(EXERCISE DIRECTIONS) Look through the records, and wherever the string "held" turns up, copy out that line.

Saved data entries
.....

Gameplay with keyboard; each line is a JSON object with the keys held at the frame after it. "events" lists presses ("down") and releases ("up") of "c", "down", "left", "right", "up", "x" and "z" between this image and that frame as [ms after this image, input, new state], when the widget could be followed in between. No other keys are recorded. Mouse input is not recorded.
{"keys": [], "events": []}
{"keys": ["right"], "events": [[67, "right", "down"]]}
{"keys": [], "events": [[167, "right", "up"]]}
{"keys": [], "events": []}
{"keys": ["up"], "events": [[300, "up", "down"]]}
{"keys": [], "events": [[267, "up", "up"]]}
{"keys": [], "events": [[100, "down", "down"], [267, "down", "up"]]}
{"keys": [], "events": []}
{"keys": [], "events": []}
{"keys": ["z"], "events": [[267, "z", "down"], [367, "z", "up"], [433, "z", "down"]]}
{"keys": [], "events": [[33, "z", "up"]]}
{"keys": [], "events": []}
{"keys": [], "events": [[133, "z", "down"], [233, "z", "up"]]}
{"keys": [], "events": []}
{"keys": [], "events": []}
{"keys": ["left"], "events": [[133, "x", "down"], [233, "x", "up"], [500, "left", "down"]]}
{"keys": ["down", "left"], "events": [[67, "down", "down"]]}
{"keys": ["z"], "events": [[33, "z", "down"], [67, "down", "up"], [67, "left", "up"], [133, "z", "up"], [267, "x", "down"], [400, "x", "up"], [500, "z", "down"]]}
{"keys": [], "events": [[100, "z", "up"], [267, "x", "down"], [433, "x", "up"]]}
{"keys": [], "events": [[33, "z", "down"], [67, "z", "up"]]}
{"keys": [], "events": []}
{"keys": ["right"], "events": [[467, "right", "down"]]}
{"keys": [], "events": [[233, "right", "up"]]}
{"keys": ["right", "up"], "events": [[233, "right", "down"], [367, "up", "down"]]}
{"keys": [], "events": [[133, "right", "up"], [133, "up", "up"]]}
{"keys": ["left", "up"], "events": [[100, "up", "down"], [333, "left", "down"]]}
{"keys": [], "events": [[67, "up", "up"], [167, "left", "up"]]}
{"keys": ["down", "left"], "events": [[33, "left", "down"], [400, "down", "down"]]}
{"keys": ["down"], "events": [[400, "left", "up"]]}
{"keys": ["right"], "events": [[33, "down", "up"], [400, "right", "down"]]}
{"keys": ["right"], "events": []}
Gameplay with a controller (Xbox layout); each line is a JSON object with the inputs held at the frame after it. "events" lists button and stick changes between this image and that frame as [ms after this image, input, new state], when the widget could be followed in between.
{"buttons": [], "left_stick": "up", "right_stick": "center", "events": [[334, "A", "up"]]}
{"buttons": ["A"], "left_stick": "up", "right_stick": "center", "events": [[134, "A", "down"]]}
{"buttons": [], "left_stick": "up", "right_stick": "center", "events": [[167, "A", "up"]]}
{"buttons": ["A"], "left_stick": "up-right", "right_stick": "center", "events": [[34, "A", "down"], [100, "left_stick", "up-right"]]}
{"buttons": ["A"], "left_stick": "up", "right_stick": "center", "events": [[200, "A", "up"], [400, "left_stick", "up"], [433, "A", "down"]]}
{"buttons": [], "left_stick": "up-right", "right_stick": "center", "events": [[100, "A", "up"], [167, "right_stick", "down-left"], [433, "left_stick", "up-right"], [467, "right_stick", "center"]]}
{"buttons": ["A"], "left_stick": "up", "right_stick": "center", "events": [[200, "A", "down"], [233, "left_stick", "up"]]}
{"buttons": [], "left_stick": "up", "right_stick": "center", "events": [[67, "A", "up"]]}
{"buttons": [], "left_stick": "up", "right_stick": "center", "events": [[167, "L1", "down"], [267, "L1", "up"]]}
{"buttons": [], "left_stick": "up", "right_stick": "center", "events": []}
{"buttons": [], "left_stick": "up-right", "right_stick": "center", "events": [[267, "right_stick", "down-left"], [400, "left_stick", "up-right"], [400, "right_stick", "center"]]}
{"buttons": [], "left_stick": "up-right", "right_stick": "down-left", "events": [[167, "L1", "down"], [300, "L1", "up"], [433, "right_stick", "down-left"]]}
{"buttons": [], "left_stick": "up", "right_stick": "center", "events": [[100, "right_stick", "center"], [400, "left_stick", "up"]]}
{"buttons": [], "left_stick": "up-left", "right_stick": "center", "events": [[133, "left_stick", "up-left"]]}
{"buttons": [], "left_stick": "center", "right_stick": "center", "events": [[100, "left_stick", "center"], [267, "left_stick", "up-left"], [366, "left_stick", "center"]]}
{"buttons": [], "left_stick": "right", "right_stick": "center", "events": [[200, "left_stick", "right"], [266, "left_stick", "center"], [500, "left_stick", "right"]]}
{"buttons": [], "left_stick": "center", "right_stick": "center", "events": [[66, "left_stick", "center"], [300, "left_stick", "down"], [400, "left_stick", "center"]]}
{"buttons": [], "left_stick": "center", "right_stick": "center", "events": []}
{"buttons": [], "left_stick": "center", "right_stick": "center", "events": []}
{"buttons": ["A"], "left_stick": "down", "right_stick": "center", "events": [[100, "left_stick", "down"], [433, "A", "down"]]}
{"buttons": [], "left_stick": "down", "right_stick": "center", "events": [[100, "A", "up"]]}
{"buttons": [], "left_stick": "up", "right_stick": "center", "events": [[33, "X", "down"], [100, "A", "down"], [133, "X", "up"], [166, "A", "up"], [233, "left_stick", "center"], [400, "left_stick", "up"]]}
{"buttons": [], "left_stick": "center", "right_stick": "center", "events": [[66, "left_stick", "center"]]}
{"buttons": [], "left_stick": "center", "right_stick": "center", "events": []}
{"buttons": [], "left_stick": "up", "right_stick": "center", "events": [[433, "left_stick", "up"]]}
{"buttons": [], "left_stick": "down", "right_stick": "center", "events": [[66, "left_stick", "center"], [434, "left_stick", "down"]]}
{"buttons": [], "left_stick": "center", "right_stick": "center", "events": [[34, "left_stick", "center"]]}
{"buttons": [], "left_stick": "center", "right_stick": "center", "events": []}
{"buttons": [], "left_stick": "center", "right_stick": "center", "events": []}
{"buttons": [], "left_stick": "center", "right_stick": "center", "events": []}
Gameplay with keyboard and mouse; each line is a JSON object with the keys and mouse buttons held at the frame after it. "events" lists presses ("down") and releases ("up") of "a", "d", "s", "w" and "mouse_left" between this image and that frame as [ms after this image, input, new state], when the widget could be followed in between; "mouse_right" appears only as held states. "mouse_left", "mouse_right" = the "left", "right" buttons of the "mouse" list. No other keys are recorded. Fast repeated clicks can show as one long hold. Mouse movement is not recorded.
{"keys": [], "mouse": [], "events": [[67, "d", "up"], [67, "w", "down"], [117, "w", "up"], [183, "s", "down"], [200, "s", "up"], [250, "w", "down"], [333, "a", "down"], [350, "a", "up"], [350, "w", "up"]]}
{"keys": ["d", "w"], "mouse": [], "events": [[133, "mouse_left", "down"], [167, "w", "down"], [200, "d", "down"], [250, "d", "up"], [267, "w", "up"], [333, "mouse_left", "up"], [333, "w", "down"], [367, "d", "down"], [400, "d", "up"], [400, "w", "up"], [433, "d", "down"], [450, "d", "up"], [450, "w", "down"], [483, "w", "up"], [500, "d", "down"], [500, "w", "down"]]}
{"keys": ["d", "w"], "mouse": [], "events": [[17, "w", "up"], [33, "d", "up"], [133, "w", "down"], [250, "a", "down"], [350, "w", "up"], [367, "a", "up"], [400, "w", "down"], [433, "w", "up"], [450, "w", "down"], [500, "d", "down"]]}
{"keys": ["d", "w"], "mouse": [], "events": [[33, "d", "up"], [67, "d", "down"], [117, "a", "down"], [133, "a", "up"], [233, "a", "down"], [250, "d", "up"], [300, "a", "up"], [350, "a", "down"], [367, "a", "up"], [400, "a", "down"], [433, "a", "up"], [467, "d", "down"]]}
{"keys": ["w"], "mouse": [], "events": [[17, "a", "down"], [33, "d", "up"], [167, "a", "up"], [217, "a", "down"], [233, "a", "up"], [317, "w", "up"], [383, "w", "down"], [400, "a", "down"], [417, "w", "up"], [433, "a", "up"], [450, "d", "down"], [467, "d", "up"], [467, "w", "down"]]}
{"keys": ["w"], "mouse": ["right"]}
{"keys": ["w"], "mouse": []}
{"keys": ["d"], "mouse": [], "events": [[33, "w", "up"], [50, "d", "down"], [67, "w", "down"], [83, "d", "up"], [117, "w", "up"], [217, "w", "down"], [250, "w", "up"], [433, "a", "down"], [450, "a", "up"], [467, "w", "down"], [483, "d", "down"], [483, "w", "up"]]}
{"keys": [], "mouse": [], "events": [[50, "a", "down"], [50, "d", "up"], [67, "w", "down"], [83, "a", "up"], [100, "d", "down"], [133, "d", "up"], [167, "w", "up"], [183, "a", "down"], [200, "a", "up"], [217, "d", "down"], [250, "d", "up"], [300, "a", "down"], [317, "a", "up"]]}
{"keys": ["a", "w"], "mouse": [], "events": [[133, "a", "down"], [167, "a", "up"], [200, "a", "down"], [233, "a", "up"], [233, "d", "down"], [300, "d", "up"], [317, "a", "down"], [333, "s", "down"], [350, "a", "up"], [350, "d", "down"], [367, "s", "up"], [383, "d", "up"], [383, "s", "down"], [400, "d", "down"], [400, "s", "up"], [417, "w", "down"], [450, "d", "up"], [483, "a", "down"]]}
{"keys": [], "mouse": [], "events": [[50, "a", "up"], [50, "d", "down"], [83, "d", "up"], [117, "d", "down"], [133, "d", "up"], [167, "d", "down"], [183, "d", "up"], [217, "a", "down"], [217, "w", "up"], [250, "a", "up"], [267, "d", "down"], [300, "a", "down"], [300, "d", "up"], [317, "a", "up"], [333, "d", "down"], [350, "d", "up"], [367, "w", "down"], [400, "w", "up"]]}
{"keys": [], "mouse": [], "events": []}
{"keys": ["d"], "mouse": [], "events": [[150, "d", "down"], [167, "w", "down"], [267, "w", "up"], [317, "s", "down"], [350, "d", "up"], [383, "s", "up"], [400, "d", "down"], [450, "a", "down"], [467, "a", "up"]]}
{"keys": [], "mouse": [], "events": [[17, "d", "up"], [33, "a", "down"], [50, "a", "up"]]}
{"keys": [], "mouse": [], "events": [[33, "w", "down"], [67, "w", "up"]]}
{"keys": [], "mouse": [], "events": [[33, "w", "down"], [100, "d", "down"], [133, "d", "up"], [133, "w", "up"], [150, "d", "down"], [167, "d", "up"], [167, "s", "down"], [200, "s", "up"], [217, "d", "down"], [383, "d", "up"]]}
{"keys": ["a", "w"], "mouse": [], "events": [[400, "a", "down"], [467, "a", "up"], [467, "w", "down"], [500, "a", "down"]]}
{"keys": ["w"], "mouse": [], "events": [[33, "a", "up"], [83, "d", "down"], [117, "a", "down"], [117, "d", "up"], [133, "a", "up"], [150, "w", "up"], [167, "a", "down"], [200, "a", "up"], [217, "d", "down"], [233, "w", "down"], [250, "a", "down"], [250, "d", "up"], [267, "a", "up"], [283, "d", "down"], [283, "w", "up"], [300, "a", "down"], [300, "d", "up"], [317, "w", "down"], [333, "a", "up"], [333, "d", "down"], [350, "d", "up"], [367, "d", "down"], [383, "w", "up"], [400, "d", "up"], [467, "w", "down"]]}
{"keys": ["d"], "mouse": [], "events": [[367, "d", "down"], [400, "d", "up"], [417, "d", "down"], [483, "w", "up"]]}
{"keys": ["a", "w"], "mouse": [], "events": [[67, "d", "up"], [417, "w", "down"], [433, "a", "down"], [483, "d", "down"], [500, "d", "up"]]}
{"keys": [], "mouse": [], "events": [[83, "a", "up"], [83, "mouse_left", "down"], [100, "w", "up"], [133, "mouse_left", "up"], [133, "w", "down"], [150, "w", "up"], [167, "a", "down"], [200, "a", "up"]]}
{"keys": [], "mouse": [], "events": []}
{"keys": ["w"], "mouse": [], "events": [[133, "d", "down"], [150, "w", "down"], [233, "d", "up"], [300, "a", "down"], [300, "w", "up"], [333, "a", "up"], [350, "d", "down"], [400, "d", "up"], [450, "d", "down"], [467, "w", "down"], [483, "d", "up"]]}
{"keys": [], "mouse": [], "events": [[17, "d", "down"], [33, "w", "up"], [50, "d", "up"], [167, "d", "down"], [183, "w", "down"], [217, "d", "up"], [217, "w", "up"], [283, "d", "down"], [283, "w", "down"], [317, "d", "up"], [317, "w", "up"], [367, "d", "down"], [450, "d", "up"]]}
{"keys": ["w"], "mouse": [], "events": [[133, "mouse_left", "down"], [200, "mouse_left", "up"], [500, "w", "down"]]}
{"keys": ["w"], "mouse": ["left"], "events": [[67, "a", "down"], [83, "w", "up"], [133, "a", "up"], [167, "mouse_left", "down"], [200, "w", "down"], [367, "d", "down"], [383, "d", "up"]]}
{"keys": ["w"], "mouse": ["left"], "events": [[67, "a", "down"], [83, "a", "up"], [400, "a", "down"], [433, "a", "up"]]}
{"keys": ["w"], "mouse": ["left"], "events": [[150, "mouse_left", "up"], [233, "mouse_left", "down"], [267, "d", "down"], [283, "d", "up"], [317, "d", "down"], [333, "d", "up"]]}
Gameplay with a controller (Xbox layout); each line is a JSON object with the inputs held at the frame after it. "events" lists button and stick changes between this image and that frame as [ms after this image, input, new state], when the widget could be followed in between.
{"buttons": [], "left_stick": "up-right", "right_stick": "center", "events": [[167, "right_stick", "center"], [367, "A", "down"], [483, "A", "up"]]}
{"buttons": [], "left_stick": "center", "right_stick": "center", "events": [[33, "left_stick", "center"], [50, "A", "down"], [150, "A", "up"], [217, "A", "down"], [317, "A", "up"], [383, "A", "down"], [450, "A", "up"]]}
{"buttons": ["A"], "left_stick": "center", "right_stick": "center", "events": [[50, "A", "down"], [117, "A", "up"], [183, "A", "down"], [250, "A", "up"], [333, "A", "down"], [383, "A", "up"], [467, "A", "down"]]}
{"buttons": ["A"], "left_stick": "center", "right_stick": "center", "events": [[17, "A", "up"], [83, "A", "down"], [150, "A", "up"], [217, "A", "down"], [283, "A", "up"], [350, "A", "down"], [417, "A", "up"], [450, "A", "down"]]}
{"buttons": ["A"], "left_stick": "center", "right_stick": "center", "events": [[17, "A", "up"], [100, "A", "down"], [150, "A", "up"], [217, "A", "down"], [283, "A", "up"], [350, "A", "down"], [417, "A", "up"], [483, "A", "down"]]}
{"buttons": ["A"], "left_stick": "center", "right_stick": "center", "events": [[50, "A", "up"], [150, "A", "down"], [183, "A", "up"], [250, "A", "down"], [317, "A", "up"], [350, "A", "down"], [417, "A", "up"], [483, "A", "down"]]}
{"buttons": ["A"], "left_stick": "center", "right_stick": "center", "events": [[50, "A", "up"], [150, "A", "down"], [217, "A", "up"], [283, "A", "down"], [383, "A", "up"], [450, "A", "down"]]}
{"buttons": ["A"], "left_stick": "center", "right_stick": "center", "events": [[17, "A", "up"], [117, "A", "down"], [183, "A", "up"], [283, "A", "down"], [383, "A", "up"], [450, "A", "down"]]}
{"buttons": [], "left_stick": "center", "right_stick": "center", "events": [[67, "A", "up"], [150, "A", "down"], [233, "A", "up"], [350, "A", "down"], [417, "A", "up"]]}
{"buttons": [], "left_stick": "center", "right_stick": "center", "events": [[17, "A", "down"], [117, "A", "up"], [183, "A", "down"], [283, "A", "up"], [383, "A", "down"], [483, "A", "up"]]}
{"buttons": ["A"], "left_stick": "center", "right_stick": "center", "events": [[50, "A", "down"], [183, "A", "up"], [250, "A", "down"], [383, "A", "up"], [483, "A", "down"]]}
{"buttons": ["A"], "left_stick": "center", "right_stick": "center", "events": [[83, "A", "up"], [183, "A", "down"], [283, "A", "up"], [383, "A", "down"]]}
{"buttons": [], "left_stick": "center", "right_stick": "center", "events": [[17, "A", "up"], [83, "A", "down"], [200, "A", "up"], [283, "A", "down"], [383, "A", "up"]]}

.....

(RESPONSE)
Gameplay with keyboard; each line is a JSON object with the keys held at the frame after it. "events" lists presses ("down") and releases ("up") of "c", "down", "left", "right", "up", "x" and "z" between this image and that frame as [ms after this image, input, new state], when the widget could be followed in between. No other keys are recorded. Mouse input is not recorded.
Gameplay with a controller (Xbox layout); each line is a JSON object with the inputs held at the frame after it. "events" lists button and stick changes between this image and that frame as [ms after this image, input, new state], when the widget could be followed in between.
Gameplay with keyboard and mouse; each line is a JSON object with the keys and mouse buttons held at the frame after it. "events" lists presses ("down") and releases ("up") of "a", "d", "s", "w" and "mouse_left" between this image and that frame as [ms after this image, input, new state], when the widget could be followed in between; "mouse_right" appears only as held states. "mouse_left", "mouse_right" = the "left", "right" buttons of the "mouse" list. No other keys are recorded. Fast repeated clicks can show as one long hold. Mouse movement is not recorded.
Gameplay with a controller (Xbox layout); each line is a JSON object with the inputs held at the frame after it. "events" lists button and stick changes between this image and that frame as [ms after this image, input, new state], when the widget could be followed in between.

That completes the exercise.